Three groups of presynaptic neurotoxins are known. The
Phospholipase A 2
(PLA 2-
toxins), the dendrotoxins and the fasciculins,
(anticholinesterase toxins) . The
later two groups are only found within the mamba,
dendropsis species. All elapid venoms, hydrophid, and
some crotalid and viperid share the group of PLA
2 –toxins.
The actions of most neurotoxins can be explained in
general as acting either in competitive inhibition,
targeting and blocking receptor sites or by preventing
release of acetylcholine. This results in muscular
paralysis. Though presynaptic and postsynaptic toxins
are devoid of substantial enzymatic activity, it should
be noted there are enzymes present in the venom that
aids in facilitating the spread of these toxins.

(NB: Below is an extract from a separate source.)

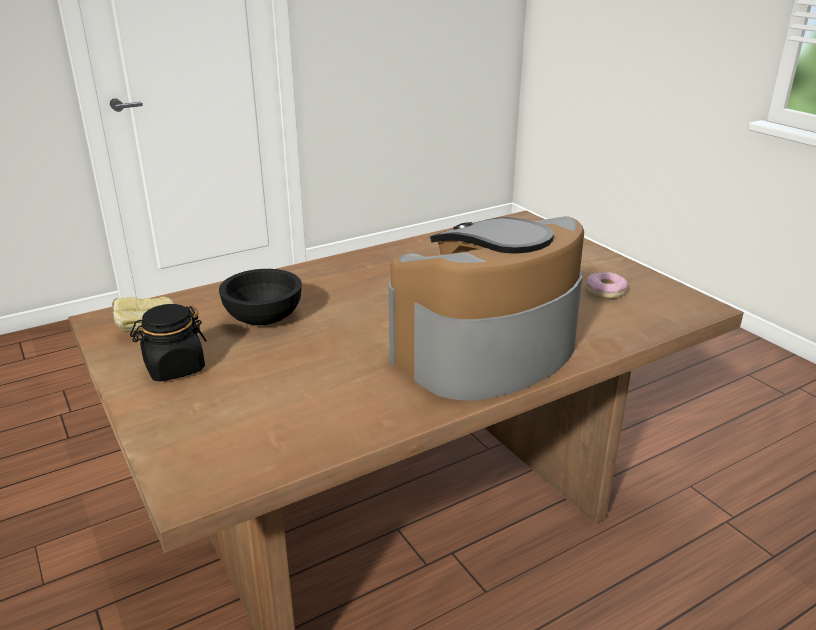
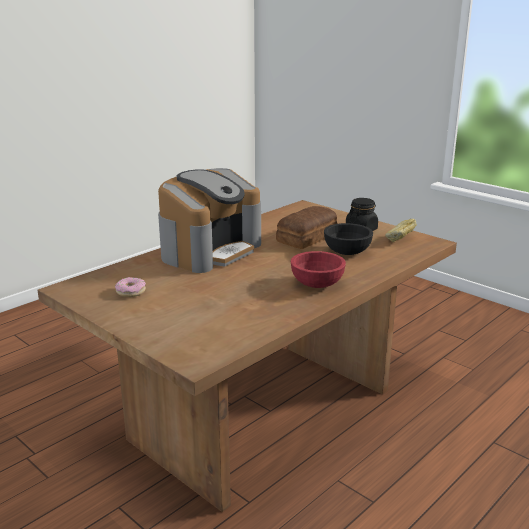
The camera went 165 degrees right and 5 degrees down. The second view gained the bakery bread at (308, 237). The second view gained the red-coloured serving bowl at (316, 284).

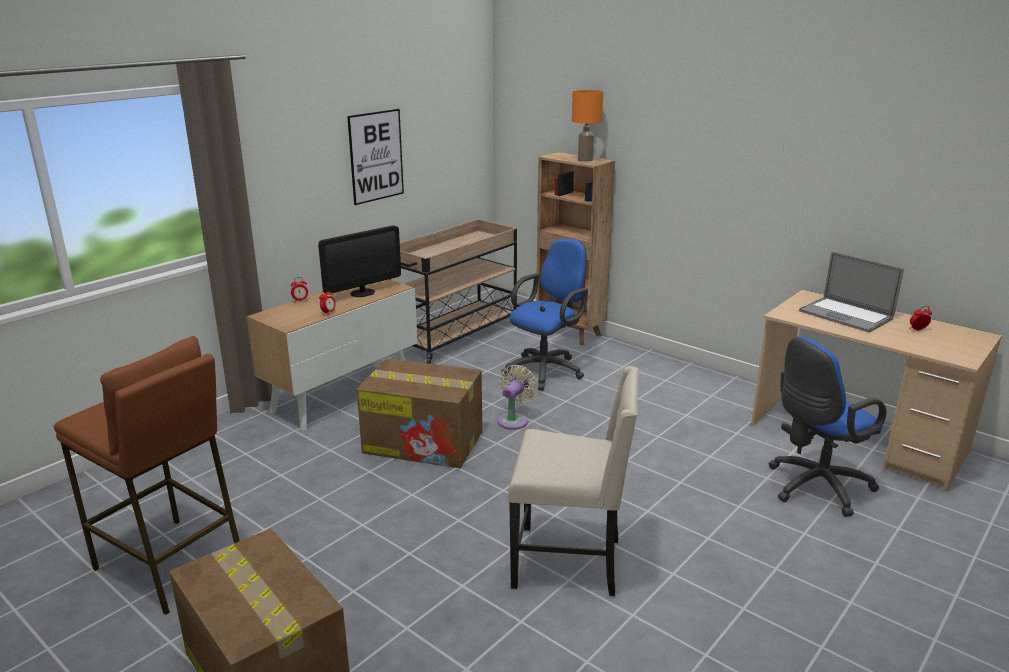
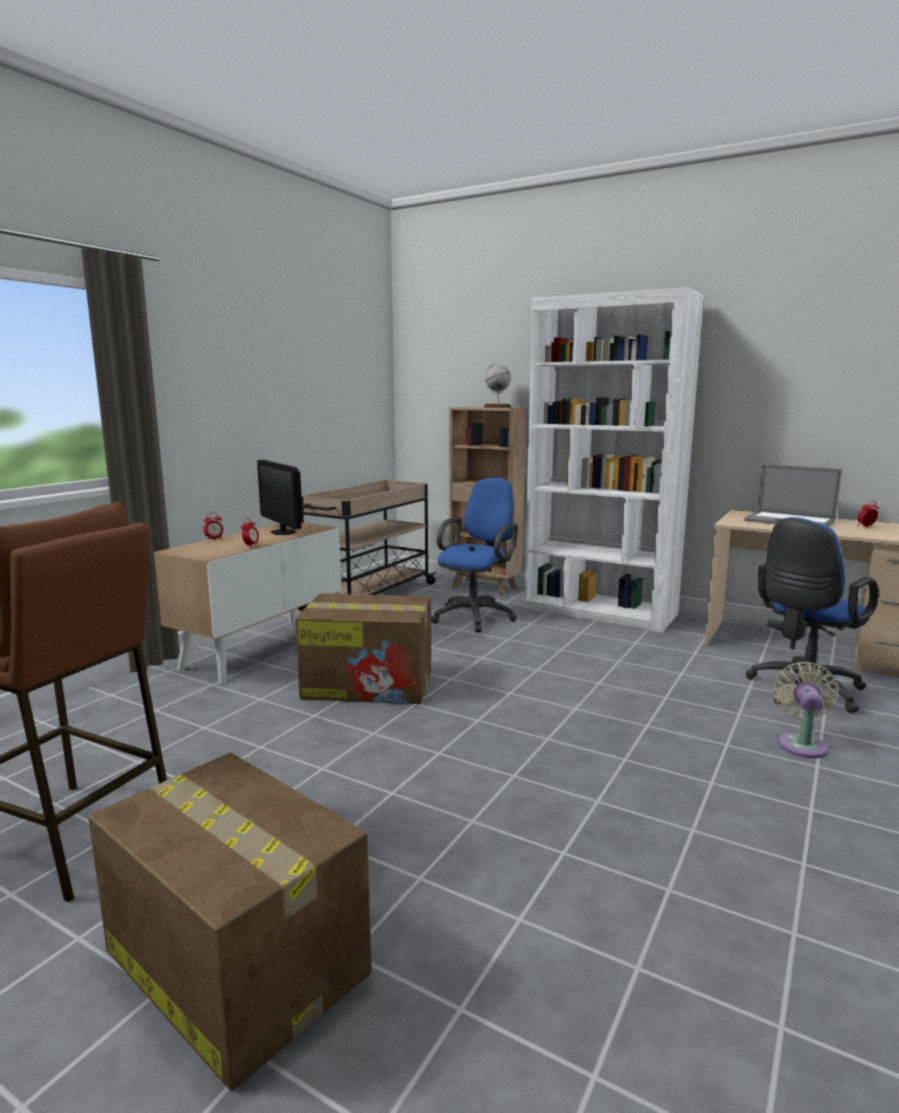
The camera went 10 degrees left and 10 degrees down. Where the orangey tabletop lamp stood at (585, 160), the globe came to stand at (497, 407). The second view lost the wall art at (376, 156). The monitor at (362, 293) ended up facing another way, 105 degrees clockwise from before. The beige-coloured cooling fan ended up elsewhere, having gone from (514, 420) to (802, 744). The second view lost the beige-coloured upright chair at (570, 562). The second view gained the white-coloured bookcase at (600, 611).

The dendrotoxins and fasciculins, contrary to blocking
the receptors or by reducing the release of
acetylcholine, as with all other neurotoxins, facilitate
release of acetylcholine and augment responses to nerve
stimulation in amplitude and duration. A note should be
added here that the content of mamba venom varies
between the four species. D. polylepis, D. viridis and
D. jamesonii also contain potent postsynaptic
neurotoxins, whereas, D. angusticeps does not. There
are other variations among the venoms of these snakes
and in all cases the overall toxicity is a result of a
synergistic characteristic between the different venom
constituents. For instance of D. augusticeps the
lethality of the whole venom is 5 to 15 times more toxic
than its most lethal component.
Summary
Though the natural primary purpose of
venom is primitive in nature, serving to secure prey and
for defense, more clues to understanding its agents and
reactions are more easily understood, when their
subsequent purposes are contemplated. The first of
these, which is relevant to securing of prey, is the
immobilization of its prey. It is here where complex
processes occur that prevent the ordinary physiological
functions that maintain homeostasis. The velocity at
which these agents reach the intended physiological
targets and accomplish their purpose is a subject that
evokes wonder. The processes and their results are
comparable to a lock or switch, that when turned either
prevents physiological processes by locking out
receptors or by unlocking and releasing agents that
results in a malfunction. The individual toxins work
together in a dynamic way to facilitate the processes
and functions in the whole venom. Further investigation
and understanding of these processes can provide a
wealth of information about ordinary physiological
processes and potential means of controlling them.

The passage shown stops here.